Sunday, October 31, 2010

My First NaNoWriMo

November is National Novel Writing Month (NaNoWriMo for short, a rather ugly acronym in my opinion, and it is now international). Participants challenge themselves to write a 50,000 word novel during the month. The purpose is to gain experience and know what it feels like to finish a novel. Of course, not everything people write will be publishable, and that isn't the main point of the exercise. I have decided to treat my first novel as a practice novel and not to expect it to be published.

I have always wanted to write, and have written intermittently for as long as I can remember. Since reading has always been such a central part of my life, I decided as a child that one day I would write books of my own. This blog is part of my practice writing. I have been writing here for over two years now, sometimes every week, sometimes less. I like receiving feedback on my writing, and so far those readers of this blog who have commented on my writing (rather than just on the content of my posts) have been very supportive and encouraging. I have been building up the confidence, self-discipline, and working habits in preparation for November, and have finished off a large work project. I will probably undertake some work during the month, but I hope it won't take up too much of my time and energy.

One problem with my profession is that being a translator uses up similar sorts of energy as writing. I am always thinking in language, trying to find the right words and structures, and evaluating the consistency of what I have written. In some ways, it might be better for aspiring writers to have a non-verbal day job.
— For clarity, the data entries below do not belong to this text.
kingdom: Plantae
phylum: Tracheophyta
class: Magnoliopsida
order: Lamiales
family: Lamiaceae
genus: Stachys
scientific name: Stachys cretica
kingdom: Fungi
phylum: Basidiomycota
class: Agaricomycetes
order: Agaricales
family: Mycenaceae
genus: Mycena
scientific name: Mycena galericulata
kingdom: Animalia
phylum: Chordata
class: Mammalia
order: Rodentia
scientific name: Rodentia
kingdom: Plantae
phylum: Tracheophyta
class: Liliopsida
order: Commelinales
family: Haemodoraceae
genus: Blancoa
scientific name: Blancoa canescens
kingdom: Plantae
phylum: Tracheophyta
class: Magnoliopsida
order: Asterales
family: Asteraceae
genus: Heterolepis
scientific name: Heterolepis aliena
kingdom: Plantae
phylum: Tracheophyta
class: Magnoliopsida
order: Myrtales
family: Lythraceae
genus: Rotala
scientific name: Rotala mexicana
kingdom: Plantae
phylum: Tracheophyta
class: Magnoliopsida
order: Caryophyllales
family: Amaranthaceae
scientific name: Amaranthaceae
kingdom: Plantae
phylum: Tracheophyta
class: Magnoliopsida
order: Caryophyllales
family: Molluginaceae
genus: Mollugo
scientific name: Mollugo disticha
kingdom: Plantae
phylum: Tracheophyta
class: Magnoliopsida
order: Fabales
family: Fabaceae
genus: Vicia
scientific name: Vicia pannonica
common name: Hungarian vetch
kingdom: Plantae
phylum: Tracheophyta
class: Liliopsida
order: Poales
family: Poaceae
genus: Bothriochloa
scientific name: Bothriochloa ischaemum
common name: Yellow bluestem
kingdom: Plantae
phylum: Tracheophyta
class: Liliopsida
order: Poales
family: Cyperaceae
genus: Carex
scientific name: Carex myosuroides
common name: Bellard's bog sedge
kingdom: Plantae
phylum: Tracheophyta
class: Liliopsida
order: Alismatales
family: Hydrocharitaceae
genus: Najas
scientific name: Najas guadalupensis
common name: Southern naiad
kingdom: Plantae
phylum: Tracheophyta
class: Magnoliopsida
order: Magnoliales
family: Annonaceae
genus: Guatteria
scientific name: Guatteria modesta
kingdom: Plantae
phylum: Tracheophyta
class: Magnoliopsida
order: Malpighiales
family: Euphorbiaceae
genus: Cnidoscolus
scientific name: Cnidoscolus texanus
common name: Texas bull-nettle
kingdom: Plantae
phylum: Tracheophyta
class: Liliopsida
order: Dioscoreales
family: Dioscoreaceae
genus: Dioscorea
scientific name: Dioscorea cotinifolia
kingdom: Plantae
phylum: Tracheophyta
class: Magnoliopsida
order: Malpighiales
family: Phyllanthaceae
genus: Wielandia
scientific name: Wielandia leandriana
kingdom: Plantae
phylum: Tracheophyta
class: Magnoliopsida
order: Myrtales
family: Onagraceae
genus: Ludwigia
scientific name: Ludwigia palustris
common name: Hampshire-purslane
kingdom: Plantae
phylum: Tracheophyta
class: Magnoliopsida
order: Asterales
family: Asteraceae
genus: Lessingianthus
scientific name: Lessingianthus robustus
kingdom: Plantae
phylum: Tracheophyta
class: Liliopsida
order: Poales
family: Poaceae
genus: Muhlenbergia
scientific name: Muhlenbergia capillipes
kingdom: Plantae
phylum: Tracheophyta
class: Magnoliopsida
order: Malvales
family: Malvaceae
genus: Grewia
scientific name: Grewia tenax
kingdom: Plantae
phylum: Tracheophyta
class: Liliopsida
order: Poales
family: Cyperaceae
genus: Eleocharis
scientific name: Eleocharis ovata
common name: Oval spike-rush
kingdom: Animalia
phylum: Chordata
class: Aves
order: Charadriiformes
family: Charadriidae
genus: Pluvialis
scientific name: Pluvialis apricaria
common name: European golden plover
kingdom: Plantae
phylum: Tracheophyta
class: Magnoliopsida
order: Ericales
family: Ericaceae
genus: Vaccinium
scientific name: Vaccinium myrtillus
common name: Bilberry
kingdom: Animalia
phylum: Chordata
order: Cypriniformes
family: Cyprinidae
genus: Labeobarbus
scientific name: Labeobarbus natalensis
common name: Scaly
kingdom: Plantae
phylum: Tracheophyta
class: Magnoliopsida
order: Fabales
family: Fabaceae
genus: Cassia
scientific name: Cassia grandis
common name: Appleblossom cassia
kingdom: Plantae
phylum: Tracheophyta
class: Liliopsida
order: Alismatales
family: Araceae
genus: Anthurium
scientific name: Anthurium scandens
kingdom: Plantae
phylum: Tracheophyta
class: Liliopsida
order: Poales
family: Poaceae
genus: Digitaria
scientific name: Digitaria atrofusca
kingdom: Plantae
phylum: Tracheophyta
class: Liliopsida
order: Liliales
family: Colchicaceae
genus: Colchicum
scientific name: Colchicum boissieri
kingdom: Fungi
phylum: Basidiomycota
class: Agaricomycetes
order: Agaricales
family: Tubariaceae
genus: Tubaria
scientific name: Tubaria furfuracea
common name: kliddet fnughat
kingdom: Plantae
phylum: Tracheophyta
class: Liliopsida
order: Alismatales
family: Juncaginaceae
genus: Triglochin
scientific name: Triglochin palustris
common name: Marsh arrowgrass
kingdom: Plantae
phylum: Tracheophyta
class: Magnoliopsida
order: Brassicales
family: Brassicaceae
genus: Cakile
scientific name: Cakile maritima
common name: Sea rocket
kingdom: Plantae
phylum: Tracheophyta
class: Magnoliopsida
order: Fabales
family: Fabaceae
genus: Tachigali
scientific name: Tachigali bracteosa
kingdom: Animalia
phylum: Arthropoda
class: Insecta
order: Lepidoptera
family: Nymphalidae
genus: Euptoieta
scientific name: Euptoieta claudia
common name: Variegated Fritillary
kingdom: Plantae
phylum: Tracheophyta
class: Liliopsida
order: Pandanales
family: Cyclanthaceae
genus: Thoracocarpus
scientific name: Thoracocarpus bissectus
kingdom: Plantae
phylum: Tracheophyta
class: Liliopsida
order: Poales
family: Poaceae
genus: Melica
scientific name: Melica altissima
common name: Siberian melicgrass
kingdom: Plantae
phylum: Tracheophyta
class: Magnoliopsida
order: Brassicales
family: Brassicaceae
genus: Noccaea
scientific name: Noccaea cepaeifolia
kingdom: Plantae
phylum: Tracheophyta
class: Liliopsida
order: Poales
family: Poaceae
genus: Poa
Still, I have to start somewhere, and I feel ready for this challenge.

I have read two opposing theories regarding sharing your goals in public. The first recommends it, saying that when you commit to something in public, you are more likely to follow through rather than face the shame of failure. It talks about accountability. This seems to be the theory behind communities like NaNoWriMo and various support groups. On the other hand, the second theory says that once you have told people about your plans, your brain already feels like you have achieved them, so you are less likely to feel driven to actualize them. Since writing is a form of story-telling, if I tell someone the story I want to write, I have already engaged in the act of story-telling, albeit in a non-written form. So my intention is to tell people that I'm writing a story, but not discuss the actual details of what I'm writing with anyone.

I'm starting this challenge with full confidence that my experiences this November will change my self-identity forever. I will go from "aspiring writer" to "author of an unpublished novel", which is an achievement by any standards.